**Job 1**: In the patent claims extract, what kind of operation do the counters-dividers-decoders stages that supply the digital read-out elements for hours have?
**Job 2**: Return the passage of the patent claims extract starting with "32. A timepiece" and going on through "day of the month.", copied word for word.
Extract provided START
30. A timepiece according to claim 22, wherein the counters-dividers-decoders stages supplying the digital read-out elements for hours are of reversible operation, said logic circuits being equipped to supply, at the time of a manipulation of the driving mechanism arising when the preselector is in the position of advance by 1 hour, an advance pulse to these counters-dividers-decoders stages and to provide them with a backward pulse at the time of a manipulation of the driving mechanism when the preselector is in the position of setting back by 1 hour.
31. A timepiece according to claim 23, further comprising logic circuits arranged to supply, at the time of a manipulation of the driving mechanism when the preselector is in the position of advance by one day of the month, a pulse to the input of the counters-dividers-decoders stages supplying the digital read-out elements for the days of the month.
32. A timepiece according to claim 31, wherein the counters-decoders-dividers stages supplying the read-out of the days of the month are of reversible operation, said logic circuits being arranged to supply, at the time of a manipulation of the driving mechanism when the preselector is in the position of advance by one day of the month, a pulse advance to said digital read-out elements for the days of the month, and to provide a setting back pulse at the time of a manipulation of the driving mechanism when the preselector is in the position of setting back by one day of the month.
33. A timepiece according to claim 23, further comprising logic circuits arranged to supply, at the time of a manipulation of the driving mechanism when the preselector is in the position of advance by one month, a pulse to the input of the counters-dividers-decoders stages supplying the digital read-out elements for the months.
34. A timepiece according to claim 23, further comprising logic circuits arranged to supply, at the time of a manipulation of the driving mechanism when the preselector is in the position of advance by one day of the week, a pulse to the input of the counters-dividers-decoders stages supplying the digital read-out elements for the days of the week.
Extract provided END
Data supplied START
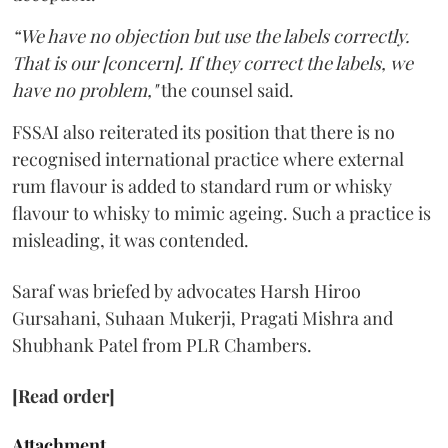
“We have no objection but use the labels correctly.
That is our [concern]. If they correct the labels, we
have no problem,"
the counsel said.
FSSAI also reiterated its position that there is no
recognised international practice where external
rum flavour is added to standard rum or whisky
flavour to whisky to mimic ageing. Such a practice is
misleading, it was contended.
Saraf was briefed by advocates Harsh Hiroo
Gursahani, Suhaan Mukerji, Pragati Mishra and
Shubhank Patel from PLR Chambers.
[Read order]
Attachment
Data supplied END
Data supplied START
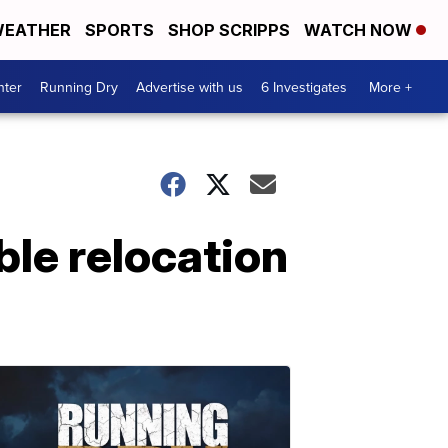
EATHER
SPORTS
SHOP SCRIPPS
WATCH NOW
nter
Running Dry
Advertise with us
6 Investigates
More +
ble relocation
Data supplied END
**Response 1**: They are of reversible operation.

**Response 2**:
32. A timepiece according to claim 31, wherein the counters-decoders-dividers stages supplying the read-out of the days of the month are of reversible operation, said logic circuits being arranged to supply, at the time of a manipulation of the driving mechanism when the preselector is in the position of advance by one day of the month, a pulse advance to said digital read-out elements for the days of the month, and to provide a setting back pulse at the time of a manipulation of the driving mechanism when the preselector is in the position of setting back by one day of the month.